◆ **TASK REQUIREMENTS**
Begin at the line holding "Figura 4 - Protótipo" and set down exactly each line through the last one below, omitting pictures. Include nothing else.
________________________
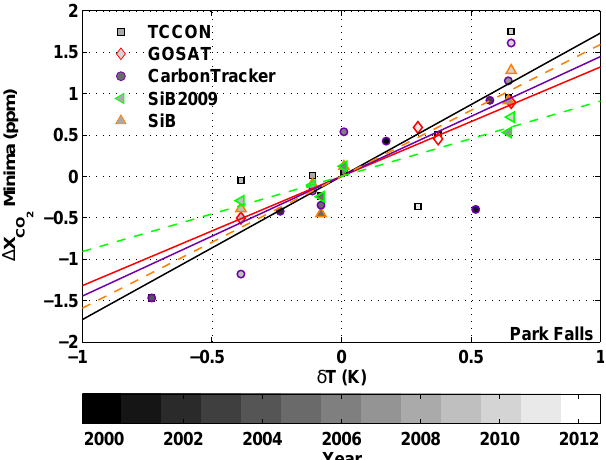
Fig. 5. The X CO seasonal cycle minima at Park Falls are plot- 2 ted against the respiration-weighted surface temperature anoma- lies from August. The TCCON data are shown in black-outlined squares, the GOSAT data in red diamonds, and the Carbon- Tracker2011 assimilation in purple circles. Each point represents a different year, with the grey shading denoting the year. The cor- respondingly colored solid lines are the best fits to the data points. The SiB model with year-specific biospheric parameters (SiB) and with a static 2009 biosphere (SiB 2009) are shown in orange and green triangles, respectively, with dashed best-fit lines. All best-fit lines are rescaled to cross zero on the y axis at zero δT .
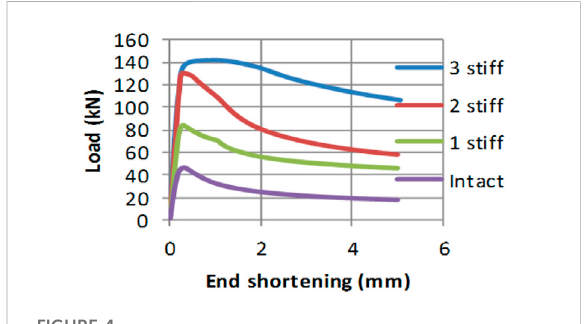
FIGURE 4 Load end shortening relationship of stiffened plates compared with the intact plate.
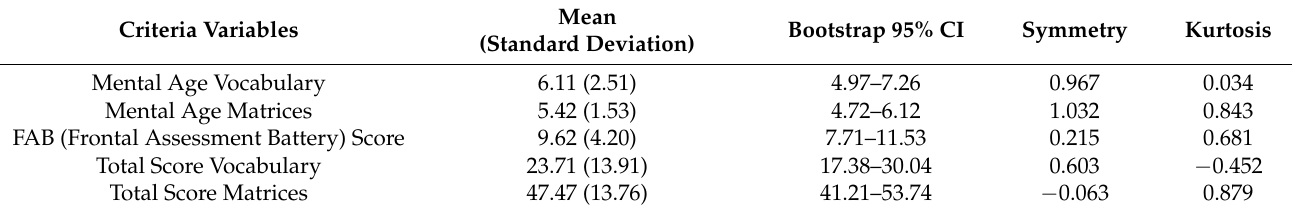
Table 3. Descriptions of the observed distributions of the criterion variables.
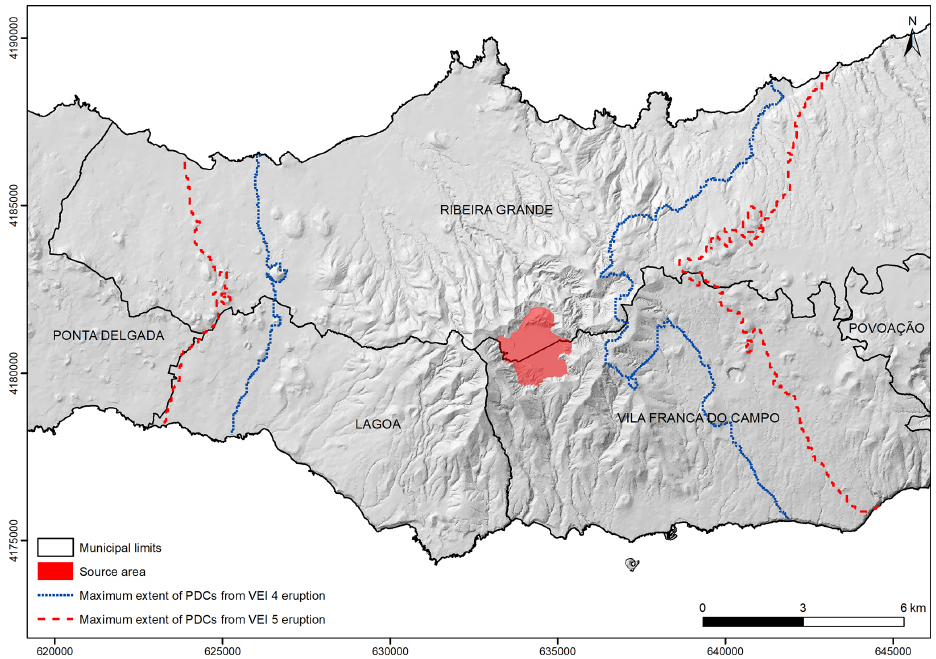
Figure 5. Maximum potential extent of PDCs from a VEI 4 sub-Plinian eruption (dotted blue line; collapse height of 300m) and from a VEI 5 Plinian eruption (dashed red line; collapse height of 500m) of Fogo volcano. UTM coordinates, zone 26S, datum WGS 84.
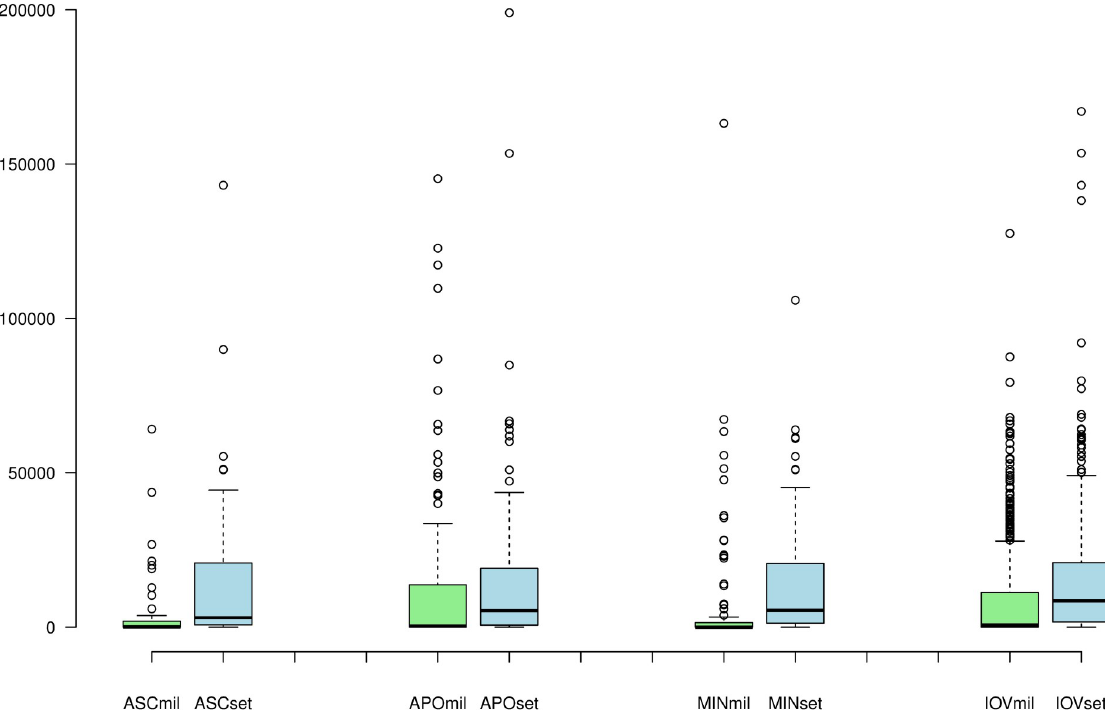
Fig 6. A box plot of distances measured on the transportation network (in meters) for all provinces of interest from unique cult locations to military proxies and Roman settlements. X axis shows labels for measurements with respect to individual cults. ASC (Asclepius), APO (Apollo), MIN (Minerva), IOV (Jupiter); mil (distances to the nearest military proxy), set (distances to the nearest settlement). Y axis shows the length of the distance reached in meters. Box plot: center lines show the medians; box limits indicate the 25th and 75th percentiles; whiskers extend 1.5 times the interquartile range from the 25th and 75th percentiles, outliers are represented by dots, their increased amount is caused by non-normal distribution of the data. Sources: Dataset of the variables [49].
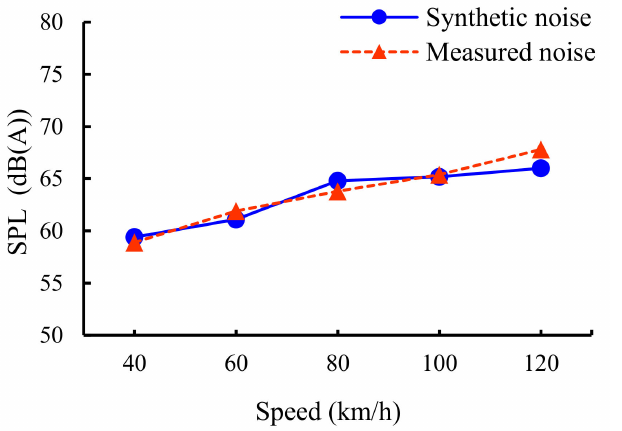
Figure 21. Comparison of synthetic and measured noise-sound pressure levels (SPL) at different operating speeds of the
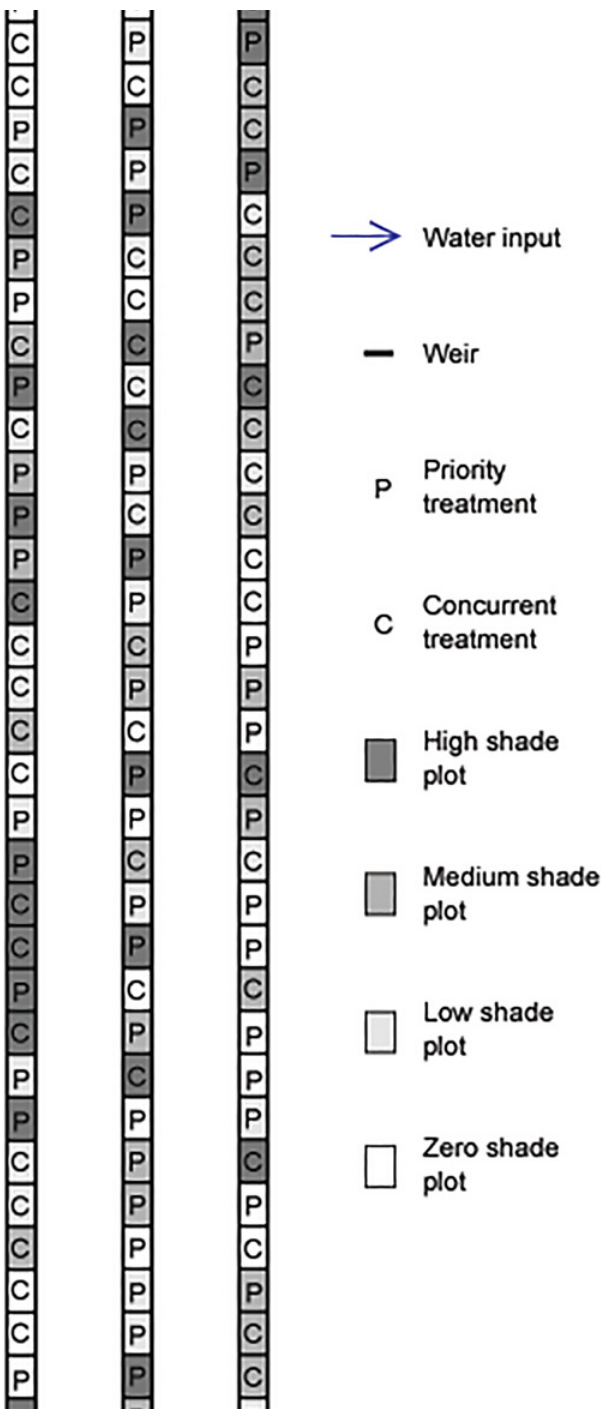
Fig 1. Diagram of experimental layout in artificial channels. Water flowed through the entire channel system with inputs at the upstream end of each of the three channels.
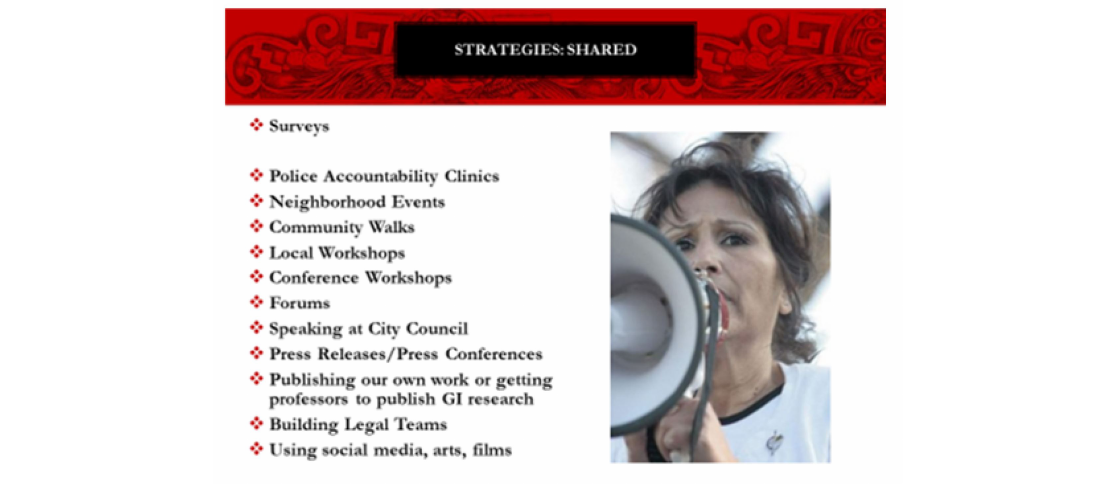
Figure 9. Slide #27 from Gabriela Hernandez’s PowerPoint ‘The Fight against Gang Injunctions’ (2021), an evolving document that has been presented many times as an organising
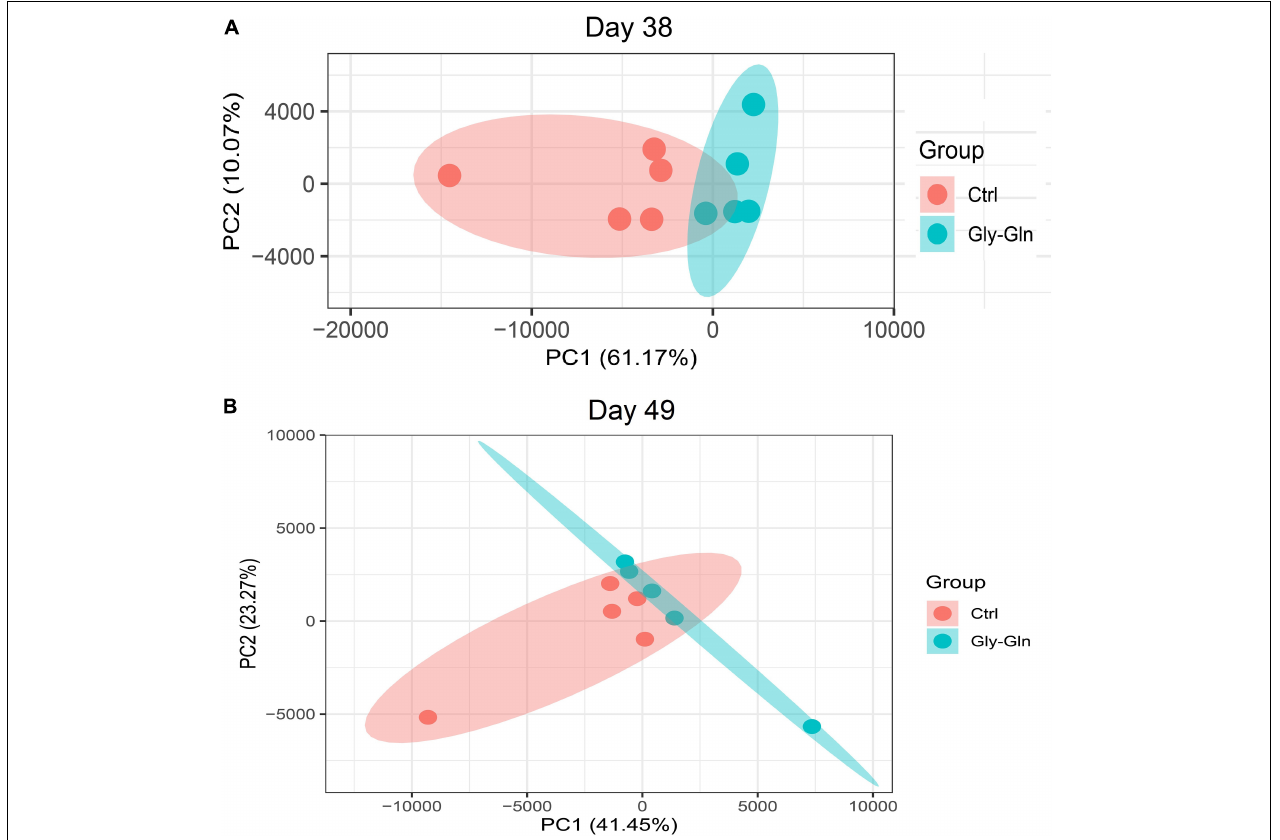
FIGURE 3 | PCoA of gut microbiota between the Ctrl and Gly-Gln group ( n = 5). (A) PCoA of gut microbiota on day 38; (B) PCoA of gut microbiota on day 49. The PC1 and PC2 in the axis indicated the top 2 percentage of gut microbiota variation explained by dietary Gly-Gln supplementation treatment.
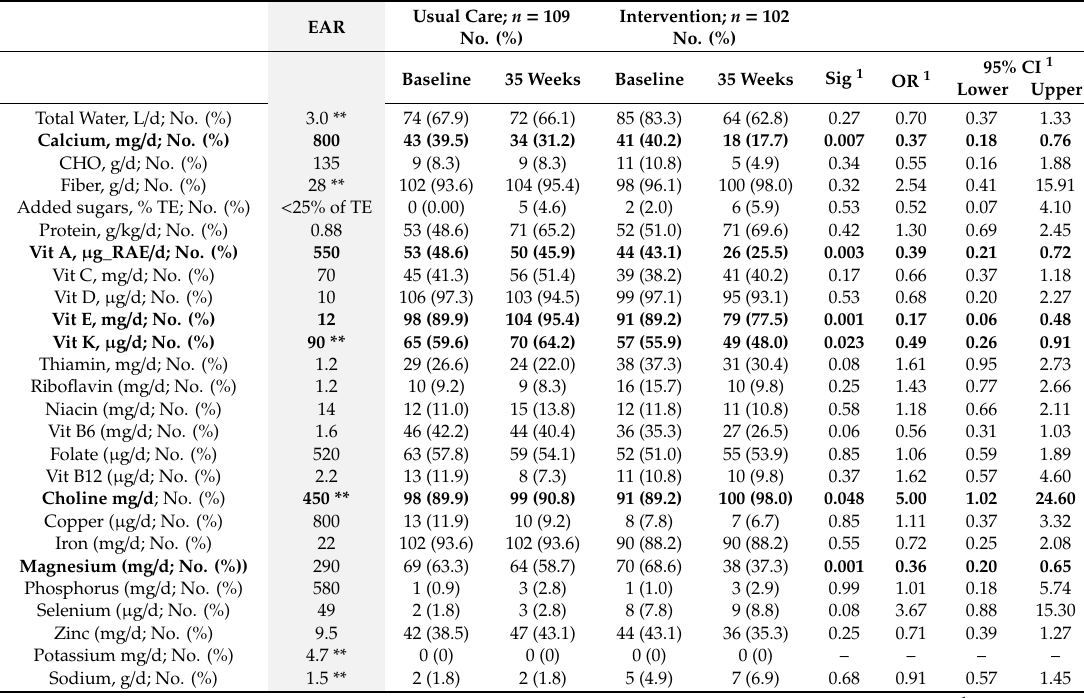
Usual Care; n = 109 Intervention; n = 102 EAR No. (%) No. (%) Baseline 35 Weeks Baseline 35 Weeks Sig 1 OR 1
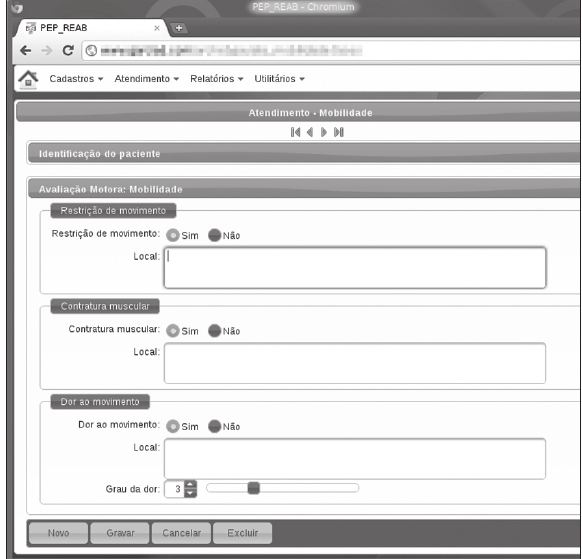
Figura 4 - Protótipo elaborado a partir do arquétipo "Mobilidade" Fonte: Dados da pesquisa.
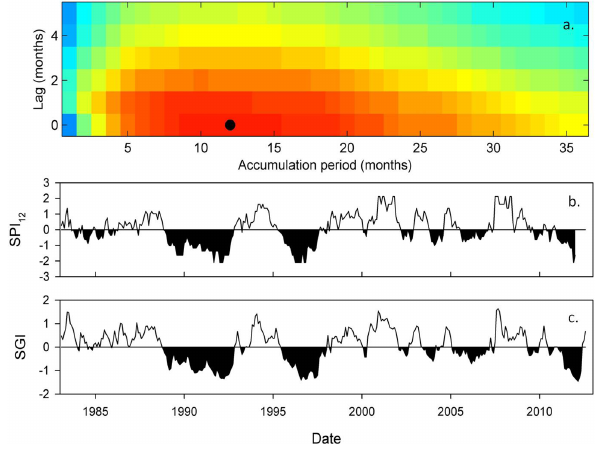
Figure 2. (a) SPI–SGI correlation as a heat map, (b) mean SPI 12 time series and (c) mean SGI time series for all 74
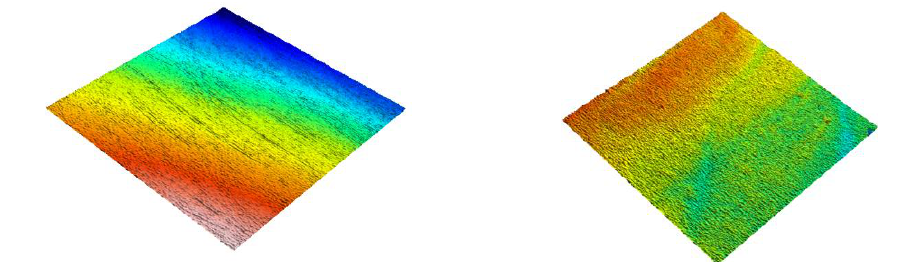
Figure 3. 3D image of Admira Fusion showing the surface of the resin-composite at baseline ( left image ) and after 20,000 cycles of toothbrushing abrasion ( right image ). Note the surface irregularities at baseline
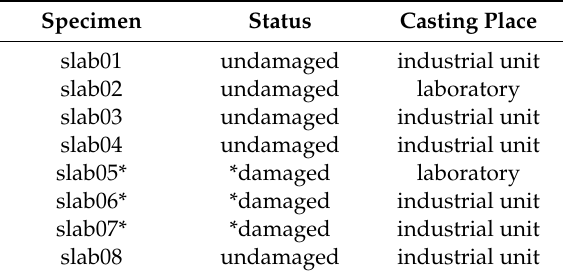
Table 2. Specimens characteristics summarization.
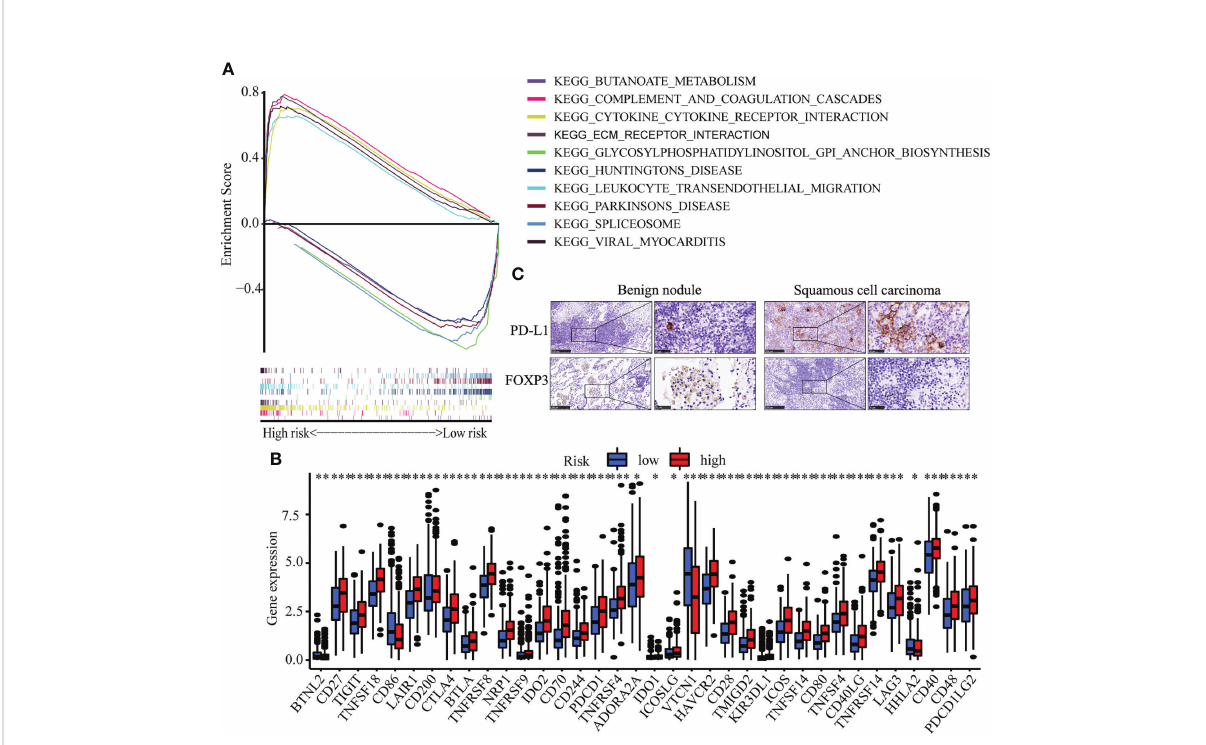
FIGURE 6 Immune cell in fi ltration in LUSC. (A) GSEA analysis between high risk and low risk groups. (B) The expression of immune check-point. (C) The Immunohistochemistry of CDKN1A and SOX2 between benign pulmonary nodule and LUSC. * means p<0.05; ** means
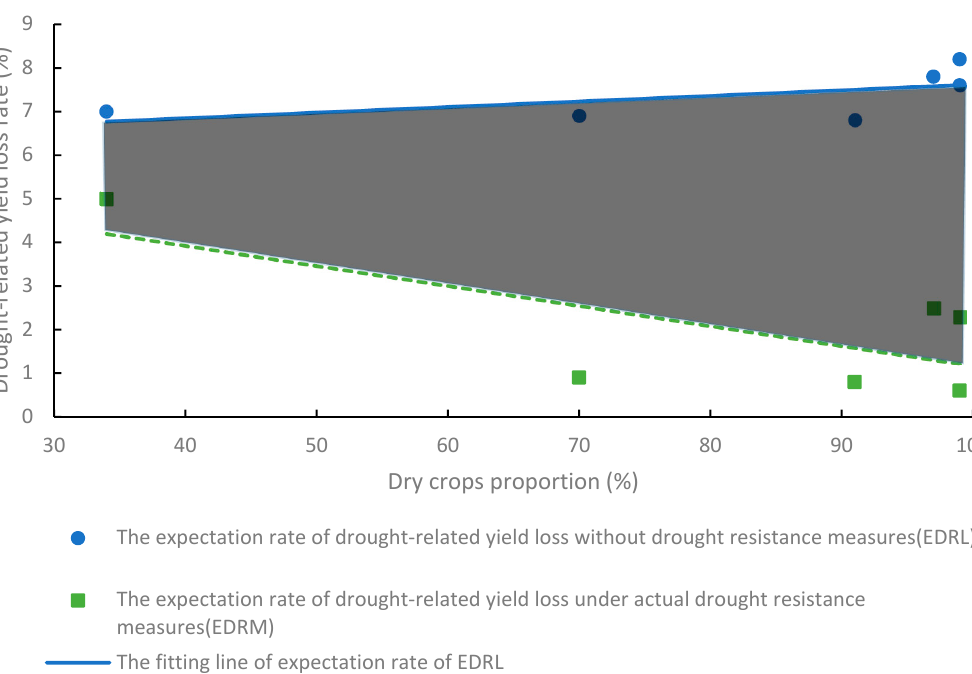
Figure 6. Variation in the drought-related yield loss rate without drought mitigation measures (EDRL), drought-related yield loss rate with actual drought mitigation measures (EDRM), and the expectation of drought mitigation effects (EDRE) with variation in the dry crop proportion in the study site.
________________________
◆ **OUTPUT BELOW**
Figura 4 - Protótipo elaborado a partir do arquétipo "Mobilidade" Fonte: Dados da pesquisa.
Figure 2. (a) SPI–SGI correlation as a heat map, (b) mean SPI 12 time series and (c) mean SGI time series for all 74
Figure 3. 3D image of Admira Fusion showing the surface of the resin-composite at baseline ( left image ) and after 20,000 cycles of toothbrushing abrasion ( right image ). Note the surface irregularities at baseline
Table 2. Specimens characteristics summarization.
FIGURE 6 Immune cell in fi ltration in LUSC. (A) GSEA analysis between high risk and low risk groups. (B) The expression of immune check-point. (C) The Immunohistochemistry of CDKN1A and SOX2 between benign pulmonary nodule and LUSC. * means p<0.05; ** means
Figure 6. Variation in the drought-related yield loss rate without drought mitigation measures (EDRL), drought-related yield loss rate with actual drought mitigation measures (EDRM), and the expectation of drought mitigation effects (EDRE) with variation in the dry crop proportion in the study site.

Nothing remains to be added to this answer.